Is the decimal notation the "right" notation for arithmetic? I am considering here the pre-decimal notations such as Roman numerals, Egyptian numerals etc. It seems reasonable that these must all be equivalent. And it seems that decimal notation (i.e. place-value notation) replaces all these earlier notation. So without getting into Peano's notations, if we were looking for a notation for arithmetic, could the decimal notation be considered the "right" solution? Thanks!
 A: Positional notation is an optimally efficient encoding of numbers into strings of characters drawn from a fixed set. Any other identification of numbers with strings will require strings at least as long as those in positional notation. 
In this sense, positional encoding is 


*

*fundamentally superior to all the historical encodings that came before it (Roman numerals, Egyptian numerals, etc), and

*better or equally as good (in terms of string length needed) as any possible notation people can ever think of.

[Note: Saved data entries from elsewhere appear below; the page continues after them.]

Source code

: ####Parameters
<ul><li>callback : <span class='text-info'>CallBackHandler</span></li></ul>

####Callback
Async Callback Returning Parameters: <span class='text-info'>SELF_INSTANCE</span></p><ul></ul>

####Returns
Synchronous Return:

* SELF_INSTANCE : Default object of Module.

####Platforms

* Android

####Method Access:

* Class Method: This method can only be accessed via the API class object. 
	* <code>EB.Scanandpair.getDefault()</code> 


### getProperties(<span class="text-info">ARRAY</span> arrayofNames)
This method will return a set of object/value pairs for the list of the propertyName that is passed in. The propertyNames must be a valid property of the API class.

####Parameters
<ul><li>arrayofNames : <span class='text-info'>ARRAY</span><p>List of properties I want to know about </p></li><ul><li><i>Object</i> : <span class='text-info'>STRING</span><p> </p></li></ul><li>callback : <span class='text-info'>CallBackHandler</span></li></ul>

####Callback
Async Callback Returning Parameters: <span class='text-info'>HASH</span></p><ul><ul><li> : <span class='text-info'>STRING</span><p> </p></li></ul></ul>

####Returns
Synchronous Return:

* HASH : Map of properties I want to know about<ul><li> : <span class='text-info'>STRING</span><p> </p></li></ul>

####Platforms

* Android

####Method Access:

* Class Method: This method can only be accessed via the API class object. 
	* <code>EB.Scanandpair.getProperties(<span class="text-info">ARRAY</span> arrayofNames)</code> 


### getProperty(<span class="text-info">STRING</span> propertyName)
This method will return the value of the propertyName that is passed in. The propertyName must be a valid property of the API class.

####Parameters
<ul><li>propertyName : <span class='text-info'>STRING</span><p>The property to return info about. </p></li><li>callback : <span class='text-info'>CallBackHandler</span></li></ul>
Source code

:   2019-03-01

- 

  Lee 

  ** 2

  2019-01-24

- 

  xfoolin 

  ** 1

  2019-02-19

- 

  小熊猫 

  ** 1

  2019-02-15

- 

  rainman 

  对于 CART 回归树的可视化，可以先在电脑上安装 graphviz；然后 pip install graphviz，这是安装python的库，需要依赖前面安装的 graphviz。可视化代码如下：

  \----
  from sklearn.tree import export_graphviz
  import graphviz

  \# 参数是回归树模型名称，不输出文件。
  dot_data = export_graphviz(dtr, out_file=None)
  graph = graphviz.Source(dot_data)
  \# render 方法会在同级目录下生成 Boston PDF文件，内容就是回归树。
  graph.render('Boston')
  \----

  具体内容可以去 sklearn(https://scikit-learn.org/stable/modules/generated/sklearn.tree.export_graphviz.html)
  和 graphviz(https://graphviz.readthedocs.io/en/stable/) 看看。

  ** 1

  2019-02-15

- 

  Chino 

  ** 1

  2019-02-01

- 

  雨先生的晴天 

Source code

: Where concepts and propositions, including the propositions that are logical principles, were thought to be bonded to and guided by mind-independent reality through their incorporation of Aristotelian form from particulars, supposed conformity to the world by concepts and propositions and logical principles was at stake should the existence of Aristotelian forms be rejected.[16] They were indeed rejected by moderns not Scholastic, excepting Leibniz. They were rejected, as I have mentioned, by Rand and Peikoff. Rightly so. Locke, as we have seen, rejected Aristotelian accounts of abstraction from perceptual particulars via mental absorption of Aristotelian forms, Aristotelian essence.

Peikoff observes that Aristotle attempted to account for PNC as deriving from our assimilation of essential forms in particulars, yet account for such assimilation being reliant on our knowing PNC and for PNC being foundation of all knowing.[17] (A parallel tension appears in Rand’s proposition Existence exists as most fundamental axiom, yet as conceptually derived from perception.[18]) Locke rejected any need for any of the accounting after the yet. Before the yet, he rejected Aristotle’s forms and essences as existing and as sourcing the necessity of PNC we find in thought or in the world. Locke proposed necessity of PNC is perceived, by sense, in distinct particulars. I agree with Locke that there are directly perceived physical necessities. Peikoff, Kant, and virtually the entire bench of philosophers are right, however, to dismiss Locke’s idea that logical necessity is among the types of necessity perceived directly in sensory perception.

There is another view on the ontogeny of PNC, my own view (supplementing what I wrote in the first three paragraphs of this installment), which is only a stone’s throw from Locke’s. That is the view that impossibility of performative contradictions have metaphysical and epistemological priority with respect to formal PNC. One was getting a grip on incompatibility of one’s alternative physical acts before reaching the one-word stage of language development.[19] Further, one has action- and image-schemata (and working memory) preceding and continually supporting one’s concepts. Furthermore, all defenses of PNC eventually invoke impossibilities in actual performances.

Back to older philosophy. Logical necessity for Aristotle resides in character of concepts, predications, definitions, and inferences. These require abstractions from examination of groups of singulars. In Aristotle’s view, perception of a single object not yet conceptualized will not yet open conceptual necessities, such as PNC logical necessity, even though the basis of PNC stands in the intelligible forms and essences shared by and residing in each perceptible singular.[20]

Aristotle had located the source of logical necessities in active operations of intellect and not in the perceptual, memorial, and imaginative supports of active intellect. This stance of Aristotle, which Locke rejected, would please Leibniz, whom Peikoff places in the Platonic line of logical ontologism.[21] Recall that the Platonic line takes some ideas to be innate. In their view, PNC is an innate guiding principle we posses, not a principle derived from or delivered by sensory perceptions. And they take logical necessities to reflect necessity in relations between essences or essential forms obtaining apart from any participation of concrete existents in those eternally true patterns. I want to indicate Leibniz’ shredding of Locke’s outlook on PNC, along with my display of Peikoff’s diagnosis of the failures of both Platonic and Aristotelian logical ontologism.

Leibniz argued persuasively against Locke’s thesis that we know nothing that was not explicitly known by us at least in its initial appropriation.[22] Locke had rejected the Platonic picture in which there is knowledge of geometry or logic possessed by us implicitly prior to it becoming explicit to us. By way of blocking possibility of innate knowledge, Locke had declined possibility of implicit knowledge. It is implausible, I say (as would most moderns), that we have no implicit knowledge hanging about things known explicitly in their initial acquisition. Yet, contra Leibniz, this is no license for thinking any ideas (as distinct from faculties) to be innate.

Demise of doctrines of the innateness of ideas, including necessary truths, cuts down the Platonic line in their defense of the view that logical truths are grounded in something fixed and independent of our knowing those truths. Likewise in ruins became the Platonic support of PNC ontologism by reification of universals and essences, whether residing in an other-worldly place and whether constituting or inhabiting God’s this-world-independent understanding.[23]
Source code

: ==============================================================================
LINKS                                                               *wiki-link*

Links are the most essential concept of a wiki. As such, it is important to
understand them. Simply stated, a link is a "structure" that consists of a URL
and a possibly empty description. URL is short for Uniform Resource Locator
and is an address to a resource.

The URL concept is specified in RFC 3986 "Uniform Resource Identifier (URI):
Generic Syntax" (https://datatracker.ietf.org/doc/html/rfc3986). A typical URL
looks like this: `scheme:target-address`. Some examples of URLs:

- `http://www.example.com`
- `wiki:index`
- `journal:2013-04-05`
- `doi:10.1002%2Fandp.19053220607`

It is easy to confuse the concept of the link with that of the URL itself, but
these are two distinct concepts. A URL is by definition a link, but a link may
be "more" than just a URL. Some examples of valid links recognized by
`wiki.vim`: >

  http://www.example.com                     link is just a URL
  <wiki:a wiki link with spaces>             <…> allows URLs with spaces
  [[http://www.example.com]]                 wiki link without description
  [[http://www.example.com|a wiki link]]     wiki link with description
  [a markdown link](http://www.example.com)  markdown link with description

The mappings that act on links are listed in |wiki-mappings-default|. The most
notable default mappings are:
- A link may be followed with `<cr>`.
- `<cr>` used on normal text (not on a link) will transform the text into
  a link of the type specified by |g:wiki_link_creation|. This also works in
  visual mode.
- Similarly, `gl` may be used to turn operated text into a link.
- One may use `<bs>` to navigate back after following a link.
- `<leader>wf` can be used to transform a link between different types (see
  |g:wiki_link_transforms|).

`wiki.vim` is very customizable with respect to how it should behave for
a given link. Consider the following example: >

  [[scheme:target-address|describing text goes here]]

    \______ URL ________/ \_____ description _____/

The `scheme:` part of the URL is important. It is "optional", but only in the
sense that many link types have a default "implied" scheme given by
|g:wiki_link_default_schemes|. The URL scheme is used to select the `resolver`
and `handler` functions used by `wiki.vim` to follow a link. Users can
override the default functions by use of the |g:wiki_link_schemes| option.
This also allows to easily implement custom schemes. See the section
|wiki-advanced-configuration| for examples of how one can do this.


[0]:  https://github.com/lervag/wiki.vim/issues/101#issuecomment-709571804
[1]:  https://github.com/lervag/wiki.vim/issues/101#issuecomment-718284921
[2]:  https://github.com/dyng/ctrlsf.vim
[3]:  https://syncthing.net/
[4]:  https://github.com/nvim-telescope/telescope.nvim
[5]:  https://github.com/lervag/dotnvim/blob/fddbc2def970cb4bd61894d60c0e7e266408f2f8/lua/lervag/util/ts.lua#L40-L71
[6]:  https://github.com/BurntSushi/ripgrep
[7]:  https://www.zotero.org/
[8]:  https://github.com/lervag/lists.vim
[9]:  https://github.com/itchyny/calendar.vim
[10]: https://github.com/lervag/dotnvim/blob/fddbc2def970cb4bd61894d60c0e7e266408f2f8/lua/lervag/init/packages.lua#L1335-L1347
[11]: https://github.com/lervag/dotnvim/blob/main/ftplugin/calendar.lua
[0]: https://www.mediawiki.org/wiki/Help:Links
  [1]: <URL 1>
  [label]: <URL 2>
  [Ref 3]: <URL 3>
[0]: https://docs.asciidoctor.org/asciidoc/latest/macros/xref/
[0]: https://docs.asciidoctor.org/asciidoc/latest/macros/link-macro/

The reason is that a notation system is an association (bijection) of numbers with strings, and positional encoding systematically enumerates all possible strings of digits of length $k$, leaving none out, before moving on to strings of length $k+1$.
For example, suppose our character set consists of the symbols "0" and "1" (Ie., we are working in binary), and we wish to represent all numbers from 0 to 7, represented by circles. We have the positional encoding,
\begin{align}
\text{none} & \longleftrightarrow 0 \\
\circ & \longleftrightarrow 1 \\
\circ \circ & \longleftrightarrow 10 \\
\circ \circ \circ & \longleftrightarrow 11 \\
\circ \circ \circ \circ & \longleftrightarrow 100 \\
\circ \circ \circ \circ \circ & \longleftrightarrow 101 \\
\circ \circ \circ \circ \circ \circ & \longleftrightarrow 110 \\
\circ \circ \circ \circ \circ \circ \circ & \longleftrightarrow 111
\end{align}
On the right are all possible strings of length 3 (when prepended by an appropriate amount of zeros). It would be impossible to create an encoding scheme for this using only strings of length 2, because there are only 4 strings of length 2, whereas we need to represent 8 numbers. One could create other optimal encodings by permuting the order of the strings, but that's it.
A: 
If we were looking for a notation for arithmetic, could the decimal notation be considered the “right” solution?

Given the context, I will assume that by “decimal notation” you actually mean positional notation, since the other numeral systems that you've mentioned are also decimal or base $10$, since they consist of symbols representing various powers and multiples of $10$. In which case, my answer would be: Even if not “the right solution”, it's definitely the best one we've got so far, at least when compared to the others you've mentioned $\big($i.e., think about doing division and multiplication using Roman numerals, for instance$\big)$.